• [PROBLEM REQUIREMENTS] In the entries that follow, repeat exactly the lines from the one that has "Box Governance" through the one that has "Sandhöli in Niederweningen", but omit pictures.

• [SUPPLIED RECORDS]
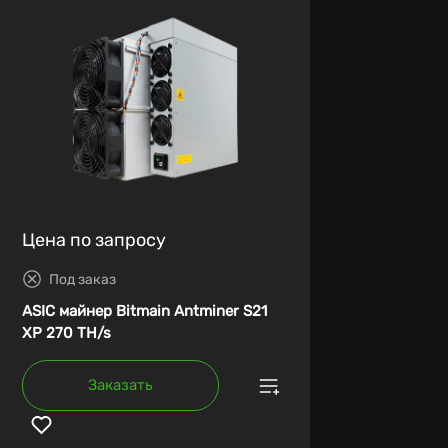
Цена по запросу
Под заказ
ASIC майнер Bitmain Antminer S21
XP 270 TH/s
Заказать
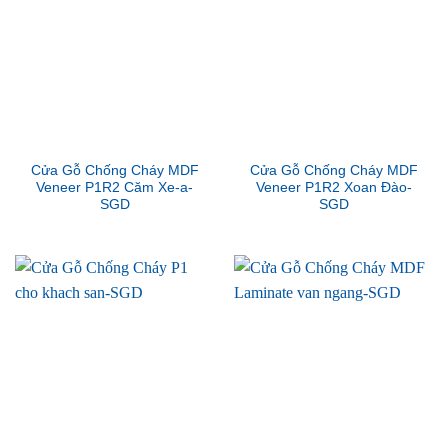
Cửa Gỗ Chống Cháy MDF
Cửa Gỗ Chống Cháy MDF
Veneer P1R2 Căm Xe-a-
Veneer P1R2 Xoan Đào-
SGD
SGD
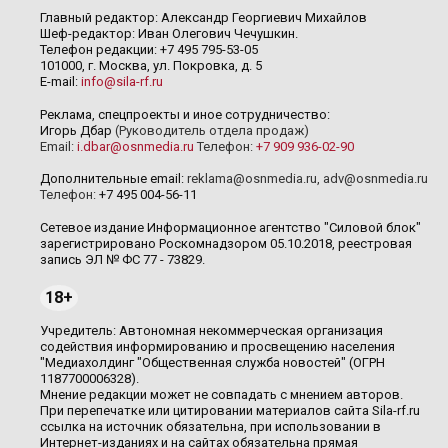
Главный редактор: Александр Георгиевич Михайлов
Шеф-редактор: Иван Олегович Чечушкин.
Телефон редакции: +7 495 795-53-05
101000, г. Москва, ул. Покровка, д. 5
E-mail:
info@sila-rf.ru
Реклама, спецпроекты и иное сотрудничество:
Игорь Дбар
(Руководитель отдела продаж)
Email:
i.dbar@osnmedia.ru
Телефон:
+7 909 936-02-90
Дополнительные email:
reklama@osnmedia.ru
,
adv@osnmedia.ru
Телефон:
+7 495 004-56-11
Сетевое издание Информационное агентство "Силовой блок"
зарегистрировано Роскомнадзором 05.10.2018, реестровая
запись ЭЛ № ФС 77 - 73829.
18+
Учредитель: Автономная некоммерческая организация
содействия информированию и просвещению населения
"Медиахолдинг "Общественная служба новостей" (ОГРН
1187700006328).
Мнение редакции может не совпадать с мнением авторов.
При перепечатке или цитировании материалов сайта Sila-rf.ru
ссылка на источник обязательна, при использовании в
Интернет-изданиях и на сайтах обязательна прямая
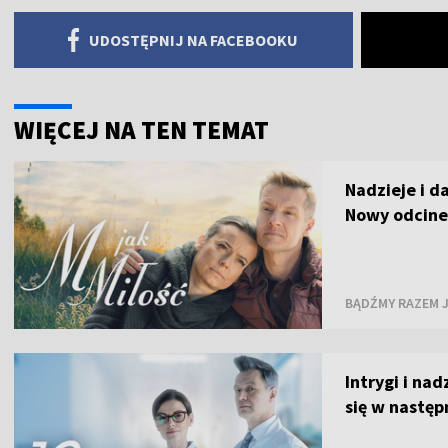
UDOSTĘPNIJ NA FACEBOOKU
WIĘCEJ NA TEN TEMAT
Nadzieje i d
Nowy odcine
BĄDŹMY RAZEM J
Intrygi i na
się w nastę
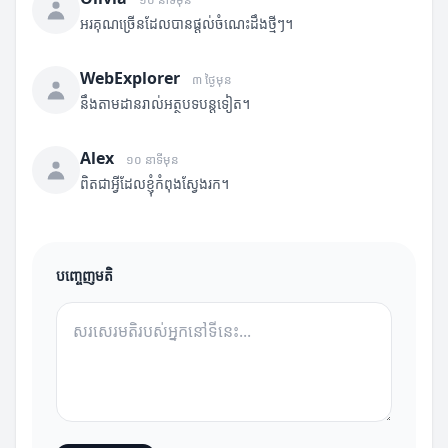
អរគុណច្រើនដែលបានផ្តល់ចំណេះដឹងថ្មីៗ។
WebExplorer
៣ ថ្ងៃមុន
នឹងតាមដានរាល់អត្ថបទបន្តទៀត។
Alex
១០ នាទីមុន
ពិតជាអ្វីដែលខ្ញុំកំពុងស្វែងរក។
បញ្ចេញមតិ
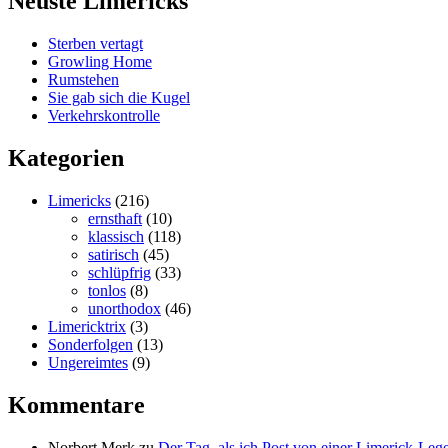
Neuste Limericks
Sterben vertagt
Growling Home
Rumstehen
Sie gab sich die Kugel
Verkehrskontrolle
Kategorien
Limericks
(216)
ernsthaft
(10)
klassisch
(118)
satirisch
(45)
schlüpfrig
(33)
tonlos
(8)
unorthodox
(46)
Limericktrix
(3)
Sonderfolgen
(13)
Ungereimtes
(9)
Kommentare
Norbert Merk
zu
Der Tag, als ich Post von einer Limerick-Le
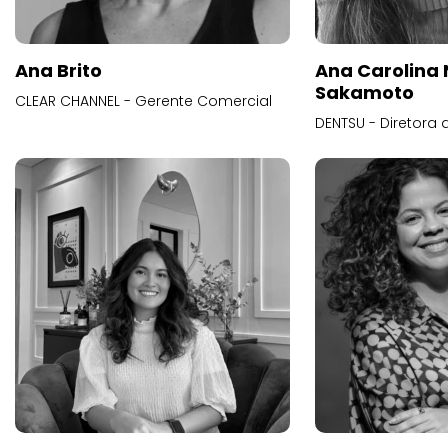
Ana Brito
Ana Carolina
Sakamoto
CLEAR CHANNEL - Gerente Comercial
DENTSU - Diretora 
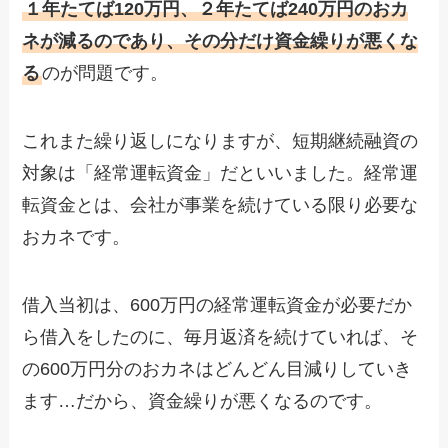
１年たてば120万円、２年たてば240万円のおカ
ネが減るのであり、その分だけ資金繰りが悪くな
る
のが問題です。
これまた繰り返しになりますが、短期継続融資の
対象は「経常運転資金」だといいました。経常運
転資金とは、会社が事業を続けている限り必要な
おカネです。
借入当初は、600万円の経常運転資金が必要だか
ら借入をしたのに、毎月返済を続けていれば、そ
の600万円分のおカネはどんどん目減りしていき
ます…だから、資金繰りが悪くなるのです。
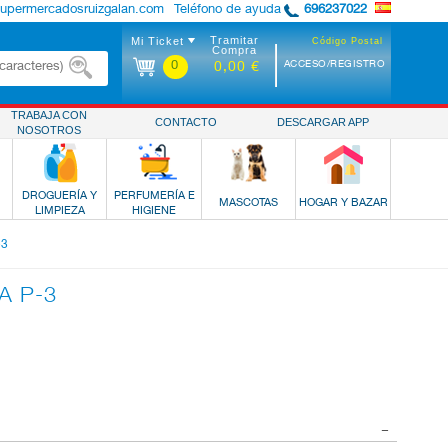
supermercadosruizgalan.com
Teléfono de ayuda
696237022
Tramitar
Mi Ticket
Código Postal
Compra
0
ACCESO/REGISTRO
0,00 €
TRABAJA CON
CONTACTO
DESCARGAR APP
NOSOTROS
DROGUERÍA Y
PERFUMERÍA E
MASCOTAS
HOGAR Y BAZAR
LIMPIEZA
HIGIENE
-3
A P-3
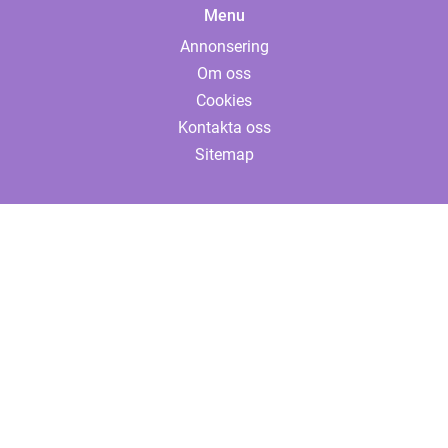
Menu
Annonsering
Om oss
Cookies
Kontakta oss
Sitemap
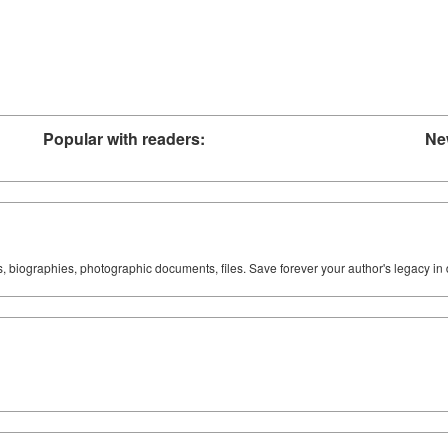
Popular with readers:
Ne
ks, biographies, photographic documents, files. Save forever your author's legacy in 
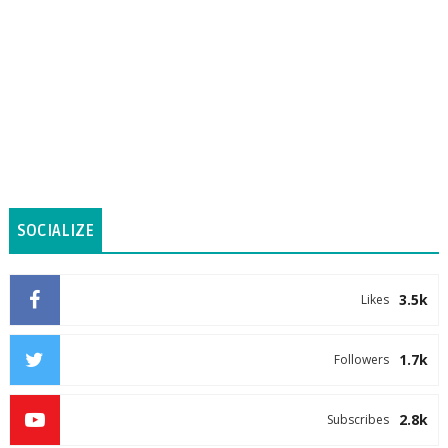
SOCIALIZE
3.5k
Likes
1.7k
Followers
2.8k
Subscribes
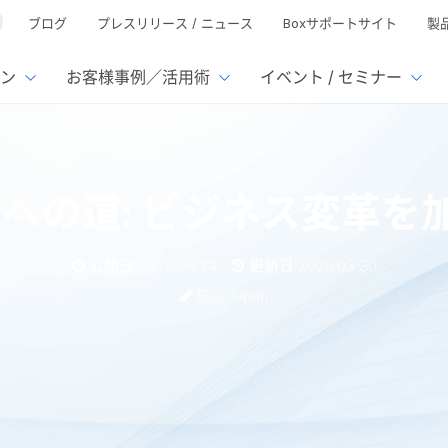
ブログ
プレスリリース / ニュース
Boxサポートサイト
製
ン
お客様事例／活用術
イベント / セミナー
とは
ューション
様活用事例
ミナーTOP
イベント・セミナーTOP
イベント・セ
の機能TOP
連携サービ
業への道: ビジネス変革を
徴
で選ぶ
nterprise
Box AI
Microsof
業種別
ed
レージ容量無制限
500名
501名〜2,000名
リモートワーク対応
xtract
Box Apps
Google
公開日:2025.06.24
更新日:2026.03.30
イルサーバー容量ひっ迫
情報の脱サイロ化
ト削減
1名〜5,000名
5,001名〜
安全なファイル共有
Doc Gen
Box Forms
Salesfo
Box Japan
ージェントの活用
業務の自動化
ign
Box Automate
スの運用負担軽減
ペーパーレス化
kintone
hield
Box Governance
エコソリ
推進
脱PPAP
集
ビジネス変革を加速する5つの原則
サムウェア対策
会議の効率化
漏洩の防止
AIの活用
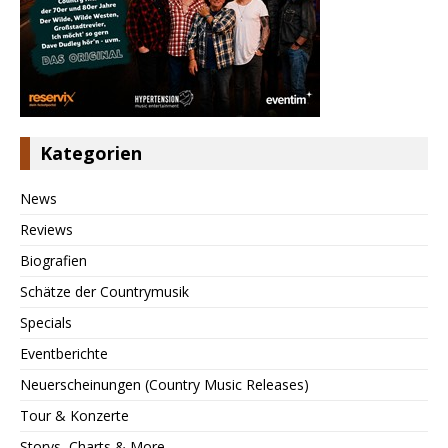
Kategorien
News
Reviews
Biografien
Schätze der Countrymusik
Specials
Eventberichte
Neuerscheinungen (Country Music Releases)
Tour & Konzerte
Storys, Charts & More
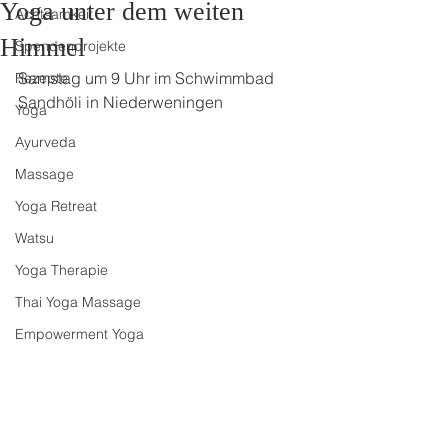
Yoga unter dem weiten
Achtsamkeit
Himmel
Spendenprojekte
Samstag um 9 Uhr im Schwimmbad 
Rezepte
Sandhöli in Niederweningen
Yoga
Ayurveda
Massage
Yoga Retreat
Watsu
Yoga Therapie
Thai Yoga Massage
Empowerment Yoga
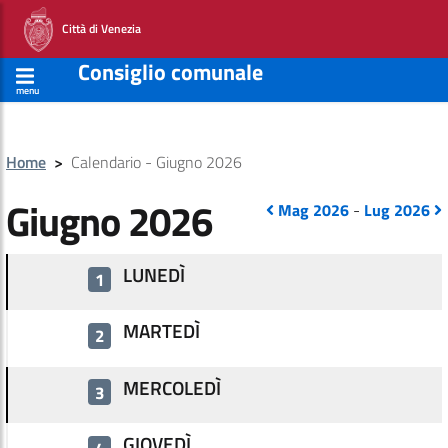
Città di Venezia
Consiglio comunale
menu
Home
>
Calendario - Giugno 2026
Giugno 2026
Mag 2026
-
Lug 2026
LUNEDÌ
1
MARTEDÌ
2
MERCOLEDÌ
3
GIOVEDÌ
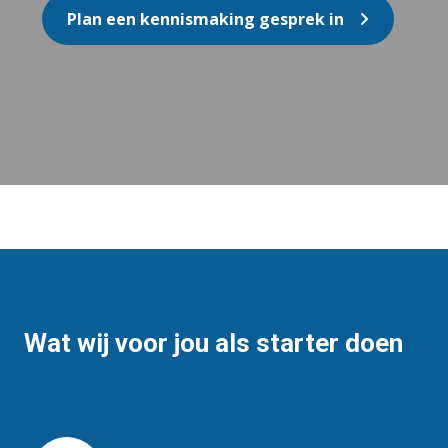
Plan een kennismaking gesprek in
Wat wij voor jou als starter doen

• [ANSWER AREA]
Box Governance
エコソリ
推進
脱PPAP
集
ビジネス変革を加速する5つの原則
サムウェア対策
会議の効率化
漏洩の防止
AIの活用
Kategorien
News
Reviews
Biografien
Schätze der Countrymusik
Specials
Eventberichte
Neuerscheinungen (Country Music Releases)
Tour & Konzerte
Storys, Charts & More
Yoga unter dem weiten
Achtsamkeit
Himmel
Spendenprojekte
Samstag um 9 Uhr im Schwimmbad 
Rezepte
Sandhöli in Niederweningen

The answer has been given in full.